◆ **Required action**: Every line of the data is to be retyped exactly.
Task material START
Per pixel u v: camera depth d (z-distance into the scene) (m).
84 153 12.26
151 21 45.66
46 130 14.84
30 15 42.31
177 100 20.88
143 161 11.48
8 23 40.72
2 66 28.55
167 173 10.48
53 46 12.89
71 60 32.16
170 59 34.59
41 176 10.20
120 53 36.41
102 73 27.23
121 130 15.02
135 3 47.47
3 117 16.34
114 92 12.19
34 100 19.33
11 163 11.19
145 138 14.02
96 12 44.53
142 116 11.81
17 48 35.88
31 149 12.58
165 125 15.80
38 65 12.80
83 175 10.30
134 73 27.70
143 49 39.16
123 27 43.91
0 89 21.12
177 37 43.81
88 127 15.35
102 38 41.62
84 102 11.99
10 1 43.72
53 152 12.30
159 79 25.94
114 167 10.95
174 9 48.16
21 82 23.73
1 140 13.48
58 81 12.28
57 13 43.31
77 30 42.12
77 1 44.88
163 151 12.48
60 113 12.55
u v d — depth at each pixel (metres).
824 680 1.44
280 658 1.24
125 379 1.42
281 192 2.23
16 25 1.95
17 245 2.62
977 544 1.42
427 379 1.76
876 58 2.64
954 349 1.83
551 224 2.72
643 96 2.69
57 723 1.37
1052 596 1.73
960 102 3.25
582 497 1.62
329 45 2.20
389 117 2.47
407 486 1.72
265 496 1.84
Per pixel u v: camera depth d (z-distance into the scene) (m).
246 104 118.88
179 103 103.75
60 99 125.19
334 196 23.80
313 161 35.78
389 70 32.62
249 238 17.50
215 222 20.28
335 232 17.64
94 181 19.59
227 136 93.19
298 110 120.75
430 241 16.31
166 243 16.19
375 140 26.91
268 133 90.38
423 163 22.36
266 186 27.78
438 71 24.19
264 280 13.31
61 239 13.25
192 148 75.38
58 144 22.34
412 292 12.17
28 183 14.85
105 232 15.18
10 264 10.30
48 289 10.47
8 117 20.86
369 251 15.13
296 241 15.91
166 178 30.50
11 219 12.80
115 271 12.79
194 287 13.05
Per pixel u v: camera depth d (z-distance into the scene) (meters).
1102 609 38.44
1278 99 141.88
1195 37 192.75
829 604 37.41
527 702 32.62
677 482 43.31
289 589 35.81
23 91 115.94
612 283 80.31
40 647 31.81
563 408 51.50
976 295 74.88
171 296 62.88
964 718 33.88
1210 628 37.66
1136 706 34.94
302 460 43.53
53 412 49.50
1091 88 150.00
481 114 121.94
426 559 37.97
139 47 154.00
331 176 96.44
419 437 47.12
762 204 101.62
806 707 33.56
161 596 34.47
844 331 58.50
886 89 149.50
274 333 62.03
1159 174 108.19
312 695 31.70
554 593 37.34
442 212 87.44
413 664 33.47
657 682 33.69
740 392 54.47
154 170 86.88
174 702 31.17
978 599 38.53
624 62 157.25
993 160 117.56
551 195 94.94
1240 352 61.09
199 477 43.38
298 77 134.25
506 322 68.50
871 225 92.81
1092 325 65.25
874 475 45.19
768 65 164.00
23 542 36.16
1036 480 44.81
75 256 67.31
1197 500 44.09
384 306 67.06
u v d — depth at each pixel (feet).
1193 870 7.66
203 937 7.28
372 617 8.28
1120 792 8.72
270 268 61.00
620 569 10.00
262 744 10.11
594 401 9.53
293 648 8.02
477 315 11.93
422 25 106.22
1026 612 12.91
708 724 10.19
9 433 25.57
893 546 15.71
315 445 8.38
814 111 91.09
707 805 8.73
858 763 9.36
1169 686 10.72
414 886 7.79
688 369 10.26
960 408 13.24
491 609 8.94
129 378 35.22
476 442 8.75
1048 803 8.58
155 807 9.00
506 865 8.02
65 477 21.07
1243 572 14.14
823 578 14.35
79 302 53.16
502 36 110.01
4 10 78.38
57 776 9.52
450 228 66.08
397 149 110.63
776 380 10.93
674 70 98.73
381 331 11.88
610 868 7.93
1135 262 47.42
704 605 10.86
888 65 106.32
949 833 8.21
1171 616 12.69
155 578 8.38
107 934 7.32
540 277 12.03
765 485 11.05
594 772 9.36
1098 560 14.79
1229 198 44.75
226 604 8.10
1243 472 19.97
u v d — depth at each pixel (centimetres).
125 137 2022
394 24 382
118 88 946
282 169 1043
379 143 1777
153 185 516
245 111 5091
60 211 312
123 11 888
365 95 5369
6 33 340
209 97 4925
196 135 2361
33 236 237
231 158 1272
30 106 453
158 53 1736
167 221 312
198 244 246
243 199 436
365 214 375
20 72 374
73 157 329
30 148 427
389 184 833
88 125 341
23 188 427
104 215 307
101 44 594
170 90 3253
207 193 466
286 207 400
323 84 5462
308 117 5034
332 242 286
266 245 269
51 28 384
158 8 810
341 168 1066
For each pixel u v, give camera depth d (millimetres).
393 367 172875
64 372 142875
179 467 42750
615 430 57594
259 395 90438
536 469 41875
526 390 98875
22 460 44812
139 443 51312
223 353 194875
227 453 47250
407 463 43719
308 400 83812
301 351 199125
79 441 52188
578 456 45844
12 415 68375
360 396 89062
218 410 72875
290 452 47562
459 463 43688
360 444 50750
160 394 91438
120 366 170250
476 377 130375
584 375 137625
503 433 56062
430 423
Task material END
◆ **Result below**:
Per pixel u v: camera depth d (z-distance into the scene) (m).
84 153 12.26
151 21 45.66
46 130 14.84
30 15 42.31
177 100 20.88
143 161 11.48
8 23 40.72
2 66 28.55
167 173 10.48
53 46 12.89
71 60 32.16
170 59 34.59
41 176 10.20
120 53 36.41
102 73 27.23
121 130 15.02
135 3 47.47
3 117 16.34
114 92 12.19
34 100 19.33
11 163 11.19
145 138 14.02
96 12 44.53
142 116 11.81
17 48 35.88
31 149 12.58
165 125 15.80
38 65 12.80
83 175 10.30
134 73 27.70
143 49 39.16
123 27 43.91
0 89 21.12
177 37 43.81
88 127 15.35
102 38 41.62
84 102 11.99
10 1 43.72
53 152 12.30
159 79 25.94
114 167 10.95
174 9 48.16
21 82 23.73
1 140 13.48
58 81 12.28
57 13 43.31
77 30 42.12
77 1 44.88
163 151 12.48
60 113 12.55
u v d — depth at each pixel (metres).
824 680 1.44
280 658 1.24
125 379 1.42
281 192 2.23
16 25 1.95
17 245 2.62
977 544 1.42
427 379 1.76
876 58 2.64
954 349 1.83
551 224 2.72
643 96 2.69
57 723 1.37
1052 596 1.73
960 102 3.25
582 497 1.62
329 45 2.20
389 117 2.47
407 486 1.72
265 496 1.84
Per pixel u v: camera depth d (z-distance into the scene) (m).
246 104 118.88
179 103 103.75
60 99 125.19
334 196 23.80
313 161 35.78
389 70 32.62
249 238 17.50
215 222 20.28
335 232 17.64
94 181 19.59
227 136 93.19
298 110 120.75
430 241 16.31
166 243 16.19
375 140 26.91
268 133 90.38
423 163 22.36
266 186 27.78
438 71 24.19
264 280 13.31
61 239 13.25
192 148 75.38
58 144 22.34
412 292 12.17
28 183 14.85
105 232 15.18
10 264 10.30
48 289 10.47
8 117 20.86
369 251 15.13
296 241 15.91
166 178 30.50
11 219 12.80
115 271 12.79
194 287 13.05
Per pixel u v: camera depth d (z-distance into the scene) (meters).
1102 609 38.44
1278 99 141.88
1195 37 192.75
829 604 37.41
527 702 32.62
677 482 43.31
289 589 35.81
23 91 115.94
612 283 80.31
40 647 31.81
563 408 51.50
976 295 74.88
171 296 62.88
964 718 33.88
1210 628 37.66
1136 706 34.94
302 460 43.53
53 412 49.50
1091 88 150.00
481 114 121.94
426 559 37.97
139 47 154.00
331 176 96.44
419 437 47.12
762 204 101.62
806 707 33.56
161 596 34.47
844 331 58.50
886 89 149.50
274 333 62.03
1159 174 108.19
312 695 31.70
554 593 37.34
442 212 87.44
413 664 33.47
657 682 33.69
740 392 54.47
154 170 86.88
174 702 31.17
978 599 38.53
624 62 157.25
993 160 117.56
551 195 94.94
1240 352 61.09
199 477 43.38
298 77 134.25
506 322 68.50
871 225 92.81
1092 325 65.25
874 475 45.19
768 65 164.00
23 542 36.16
1036 480 44.81
75 256 67.31
1197 500 44.09
384 306 67.06
u v d — depth at each pixel (feet).
1193 870 7.66
203 937 7.28
372 617 8.28
1120 792 8.72
270 268 61.00
620 569 10.00
262 744 10.11
594 401 9.53
293 648 8.02
477 315 11.93
422 25 106.22
1026 612 12.91
708 724 10.19
9 433 25.57
893 546 15.71
315 445 8.38
814 111 91.09
707 805 8.73
858 763 9.36
1169 686 10.72
414 886 7.79
688 369 10.26
960 408 13.24
491 609 8.94
129 378 35.22
476 442 8.75
1048 803 8.58
155 807 9.00
506 865 8.02
65 477 21.07
1243 572 14.14
823 578 14.35
79 302 53.16
502 36 110.01
4 10 78.38
57 776 9.52
450 228 66.08
397 149 110.63
776 380 10.93
674 70 98.73
381 331 11.88
610 868 7.93
1135 262 47.42
704 605 10.86
888 65 106.32
949 833 8.21
1171 616 12.69
155 578 8.38
107 934 7.32
540 277 12.03
765 485 11.05
594 772 9.36
1098 560 14.79
1229 198 44.75
226 604 8.10
1243 472 19.97
u v d — depth at each pixel (centimetres).
125 137 2022
394 24 382
118 88 946
282 169 1043
379 143 1777
153 185 516
245 111 5091
60 211 312
123 11 888
365 95 5369
6 33 340
209 97 4925
196 135 2361
33 236 237
231 158 1272
30 106 453
158 53 1736
167 221 312
198 244 246
243 199 436
365 214 375
20 72 374
73 157 329
30 148 427
389 184 833
88 125 341
23 188 427
104 215 307
101 44 594
170 90 3253
207 193 466
286 207 400
323 84 5462
308 117 5034
332 242 286
266 245 269
51 28 384
158 8 810
341 168 1066
For each pixel u v, give camera depth d (millimetres).
393 367 172875
64 372 142875
179 467 42750
615 430 57594
259 395 90438
536 469 41875
526 390 98875
22 460 44812
139 443 51312
223 353 194875
227 453 47250
407 463 43719
308 400 83812
301 351 199125
79 441 52188
578 456 45844
12 415 68375
360 396 89062
218 410 72875
290 452 47562
459 463 43688
360 444 50750
160 394 91438
120 366 170250
476 377 130375
584 375 137625
503 433 56062
430 423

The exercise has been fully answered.